Table 2 summarizes the associations between regular use of aspirin, non-aspirin NSAID, and any NSAID and each tumor site. Regular use of aspirin for at least 5 years was associated with ∼40% reduced risk of distal gastric adenocarcinoma (adjusted OR, 0.58; 95% CI, 0.36-0.92). Both short-term (<5 years) and longer-term (≥5 years) regular use of non-aspirin NSAIDs were associated with lower risk of distal gastric adenocarcinoma, although the 95% CI for longer-term use did not exclude 1.0 (adjusted OR, 0.63; 95% CI, 0.41-0.97 for <5 years use and OR, 0.54; 95% CI, 0.24-1.20 for ≥5 years use). The dose-response effect was strengthened when aspirin use and non-aspirin NSAID use were examined together (P_trend = 0.01). The OR for adenocarcinoma of the esophagus was significantly decreased for participants who took aspirin or non-aspirin NSAIDs with a greater reduction for non-aspirin NSAIDS than for aspirin (Table 2). Among those who took NSAIDs for ≥5 years, the OR was 0.60 (95% CI, 0.38-0.95) relative to individuals who did not use any NSAID regularly and the dose-response effect was statistically significant (P_trend = 0.04).

Similar risk patterns were observed when we evaluated frequency of use. Statistically significant inverse relationships with increasing number of pills used per week were observed for the risk of adenocarcinomas of the esophagus and the distal stomach in relation to use of non-aspirin NSAIDs. A nearly 50% decline in the OR associated with use of at least seven pills per week of non-aspirin NSAIDs was observed for adenocarcinomas of the esophagus (OR, 0.53; 95% CI, 0.31-0.89) and distal stomach (OR, 0.51; 95% CI, 0.33-0.79; Table 2).

The observed association between any NSAID use and risk of adenocarcinomas at each site was strengthened when we restricted our reference group to never users (Table 3). The ORs for esophageal and distal gastric adenocarcinomas were significantly decreased among irregular users as well as short-term (<5 years) and longer-term NSAID users. Interestingly, we also found reduced ORs for adenocarcinoma of the gastric cardia among study participants who were irregular as well as regular NSAID users.

* _WHAT THE TASK ASKS_
Set down the passage on NSAID use and adenocarcinoma risk word for word, starting with "Similar risk patterns" and going on through "0.33-0.79; Table 2).".

* _ENTRIES PROVIDED_
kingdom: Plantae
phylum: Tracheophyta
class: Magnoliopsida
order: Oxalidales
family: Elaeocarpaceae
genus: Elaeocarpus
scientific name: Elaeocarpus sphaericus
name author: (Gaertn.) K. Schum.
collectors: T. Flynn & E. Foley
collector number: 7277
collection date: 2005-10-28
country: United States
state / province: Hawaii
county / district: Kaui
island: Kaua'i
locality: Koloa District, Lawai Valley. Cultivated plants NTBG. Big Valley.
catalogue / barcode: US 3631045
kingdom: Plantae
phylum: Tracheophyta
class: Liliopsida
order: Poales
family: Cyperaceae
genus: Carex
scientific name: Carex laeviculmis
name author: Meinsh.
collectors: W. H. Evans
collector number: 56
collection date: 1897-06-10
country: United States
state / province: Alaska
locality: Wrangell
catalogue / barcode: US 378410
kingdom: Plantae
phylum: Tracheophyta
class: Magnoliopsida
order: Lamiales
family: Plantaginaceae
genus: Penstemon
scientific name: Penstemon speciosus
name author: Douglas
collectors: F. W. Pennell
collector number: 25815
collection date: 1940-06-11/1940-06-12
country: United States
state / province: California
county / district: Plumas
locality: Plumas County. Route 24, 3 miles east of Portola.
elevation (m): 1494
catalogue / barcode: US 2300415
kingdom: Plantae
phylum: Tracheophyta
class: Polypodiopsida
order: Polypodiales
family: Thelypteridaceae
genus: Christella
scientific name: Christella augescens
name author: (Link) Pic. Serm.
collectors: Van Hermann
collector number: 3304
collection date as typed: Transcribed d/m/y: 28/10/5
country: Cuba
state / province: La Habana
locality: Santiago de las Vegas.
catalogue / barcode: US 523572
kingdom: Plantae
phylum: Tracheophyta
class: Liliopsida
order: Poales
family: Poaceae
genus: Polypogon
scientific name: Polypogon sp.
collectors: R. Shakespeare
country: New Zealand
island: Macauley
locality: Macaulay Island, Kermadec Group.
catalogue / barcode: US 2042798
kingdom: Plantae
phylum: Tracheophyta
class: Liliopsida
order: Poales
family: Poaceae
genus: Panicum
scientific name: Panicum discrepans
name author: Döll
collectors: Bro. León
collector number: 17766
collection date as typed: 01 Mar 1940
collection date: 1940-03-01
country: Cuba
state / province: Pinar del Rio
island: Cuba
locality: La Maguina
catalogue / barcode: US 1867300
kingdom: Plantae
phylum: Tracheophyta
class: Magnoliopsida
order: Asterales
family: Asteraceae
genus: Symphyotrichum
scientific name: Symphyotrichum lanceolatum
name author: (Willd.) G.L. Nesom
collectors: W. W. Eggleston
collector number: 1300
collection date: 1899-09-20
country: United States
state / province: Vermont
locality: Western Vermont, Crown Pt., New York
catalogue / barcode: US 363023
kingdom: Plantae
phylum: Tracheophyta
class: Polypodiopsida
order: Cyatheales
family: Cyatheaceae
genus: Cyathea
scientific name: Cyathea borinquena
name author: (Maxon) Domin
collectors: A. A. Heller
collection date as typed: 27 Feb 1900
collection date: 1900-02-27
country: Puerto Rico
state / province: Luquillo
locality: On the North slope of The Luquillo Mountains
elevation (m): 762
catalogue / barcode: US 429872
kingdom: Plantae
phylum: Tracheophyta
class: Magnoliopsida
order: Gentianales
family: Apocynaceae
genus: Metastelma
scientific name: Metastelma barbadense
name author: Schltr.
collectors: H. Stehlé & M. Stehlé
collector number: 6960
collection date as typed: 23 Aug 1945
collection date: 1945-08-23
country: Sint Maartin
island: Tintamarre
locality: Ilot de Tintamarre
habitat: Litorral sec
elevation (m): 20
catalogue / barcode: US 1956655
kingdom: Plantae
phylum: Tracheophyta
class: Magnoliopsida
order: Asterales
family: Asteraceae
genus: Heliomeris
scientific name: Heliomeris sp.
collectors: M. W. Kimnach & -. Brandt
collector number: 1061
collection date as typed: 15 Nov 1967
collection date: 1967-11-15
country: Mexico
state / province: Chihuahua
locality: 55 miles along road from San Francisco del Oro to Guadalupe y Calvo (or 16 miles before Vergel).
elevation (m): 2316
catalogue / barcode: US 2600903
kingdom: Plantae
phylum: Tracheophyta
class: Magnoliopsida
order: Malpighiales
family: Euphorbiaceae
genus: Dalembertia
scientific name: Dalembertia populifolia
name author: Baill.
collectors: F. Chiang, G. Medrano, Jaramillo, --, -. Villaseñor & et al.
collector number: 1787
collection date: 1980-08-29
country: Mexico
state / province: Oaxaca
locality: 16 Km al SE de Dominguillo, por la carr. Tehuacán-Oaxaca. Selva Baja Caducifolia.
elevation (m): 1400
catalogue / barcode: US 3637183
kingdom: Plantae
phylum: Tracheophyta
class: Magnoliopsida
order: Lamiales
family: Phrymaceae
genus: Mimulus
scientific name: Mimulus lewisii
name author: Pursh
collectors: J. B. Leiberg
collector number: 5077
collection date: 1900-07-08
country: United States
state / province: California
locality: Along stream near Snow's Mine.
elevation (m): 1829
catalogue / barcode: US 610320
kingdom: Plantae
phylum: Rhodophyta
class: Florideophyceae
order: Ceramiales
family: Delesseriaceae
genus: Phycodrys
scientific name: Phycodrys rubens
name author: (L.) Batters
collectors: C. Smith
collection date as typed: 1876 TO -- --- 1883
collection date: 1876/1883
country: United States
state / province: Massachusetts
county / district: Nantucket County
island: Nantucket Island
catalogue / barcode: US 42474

* _ANSWER TO THIS PROBLEM_
Similar risk patterns were observed when we evaluated frequency of use. Statistically significant inverse relationships with increasing number of pills used per week were observed for the risk of adenocarcinomas of the esophagus and the distal stomach in relation to use of non-aspirin NSAIDs. A nearly 50% decline in the OR associated with use of at least seven pills per week of non-aspirin NSAIDs was observed for adenocarcinomas of the esophagus (OR, 0.53; 95% CI, 0.31-0.89) and distal stomach (OR, 0.51; 95% CI, 0.33-0.79; Table 2).